COLUMBUS, Ohio (WDTN) – An air of melancholy cast a pall on the ceremonial signing of Judy’s Law Thursday in the Lincoln room at the state capitol.
A fire was smoldering just under the surface as Governor John Kasich’s voice cut sharply when talking about the need for the community to treat the surviving children of Judy Malinowski with love.
It was emotional and we would learn why later.
At the time, it started off like any other bill being signed into law, with the lawmakers and proponents responsible for crafting and pushing it through the legislature saying a few words.
Then both of Judy’s daughters read from comments they prepared themselves in advance.
Madison, who just turned 10 years old yesterday, gave her statement from the chair the governor usually sits in to turn legislation into law.
Afterward, Governor Kasich joined her on the chair. He was flanked by the girl’s older sister to his right.
“I didn’t really want to be part of this ceremony,” started Kasich. “Because, you know, you don’t want to be at a public event with a situation this tragic and think you have some great words, or whatever.”
What was there to say? The two girls lost their mother to a horrific act.
Judy Malinowski was doused with gasoline and set on fire by her ex-boyfriend.
She survived in the hospital for two years; long enough to see a new law crafted in her name.
Had she held on just a few more hours, she would have seen it pass unanimously.

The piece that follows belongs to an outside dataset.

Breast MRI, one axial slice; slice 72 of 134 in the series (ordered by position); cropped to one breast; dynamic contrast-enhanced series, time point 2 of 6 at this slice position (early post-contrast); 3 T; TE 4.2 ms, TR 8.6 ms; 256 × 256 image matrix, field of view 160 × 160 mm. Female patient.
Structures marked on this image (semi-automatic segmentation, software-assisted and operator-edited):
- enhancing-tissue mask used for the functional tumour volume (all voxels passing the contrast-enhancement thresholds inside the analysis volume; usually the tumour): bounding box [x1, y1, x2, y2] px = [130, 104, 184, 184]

Back in the Lincoln room, something was bothering Kasich; weighing heavily on his mind.
After several minutes of talking about how the community and the schools needed to show love to the girls, he called on parents to talk to their children about showing love to other kids.

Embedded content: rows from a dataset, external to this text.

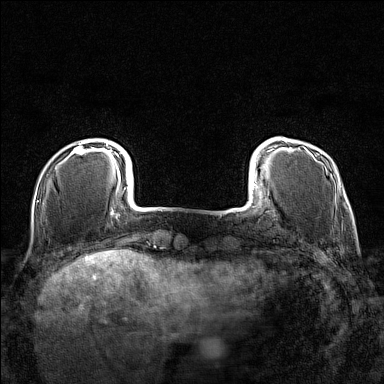
Breast MRI (dynamic contrast-enhanced), one axial slice. Slice 22 of 160 in the series (ordered by position). Dynamic contrast-enhanced series, time point 2 of 7 at this slice position (early post-contrast). 1.5 T. TE 1.8 ms, TR 5 ms. 384 × 384 image matrix, field of view 280 × 280 mm. Female patient.
Annotated regions visible in this slice (semi-automatically segmented with operator editing):
- enhancing-tissue mask used for the functional tumour volume (all voxels passing the contrast-enhancement thresholds inside the analysis volume; usually the tumour): bounding box <73,142,109,155> (left, top, right, bottom; pixels)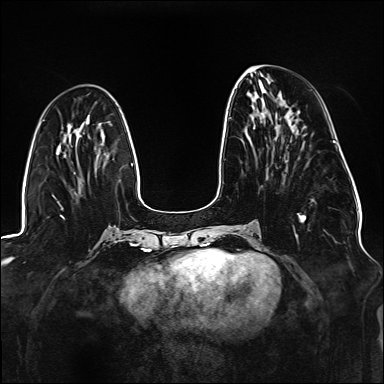
Breast MRI (dynamic contrast-enhanced), one axial slice; position 55 of 176 along the scan axis; dynamic contrast-enhanced series, time point 2 of 6 at this slice position (early post-contrast); 1.5 T; TE 2.3 ms, TR 5.2 ms; 384 × 384 image matrix, field of view 330 × 330 mm. Female patient.
Outlined on this slice (semi-automatic segmentation, software-assisted and operator-edited):
- enhancing-tissue mask used for the functional tumour volume (all voxels passing the contrast-enhancement thresholds inside the analysis volume; usually the tumour): bounding box (x1, y1, x2, y2) in pixels: (230, 117, 306, 240)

Afterward, Madison revealed that other kids had been bullying the girls in school by making fun of their mother.
The girl’s grandmother Bonnie Bowes cares for the children now. She was with them at the signing and in the room when they met with Governor Kasich beforehand.
“He shared some personal experiences of his life with the girls that really, I think, brought some closure to the girls; but also will help them heal,” said Bowes.
Governor Kasich officially signed Judy’s about three weeks after she died.
It increases the jail sentence for using an accelerant like gasoline to injure someone.
The law goes into effect in a few weeks.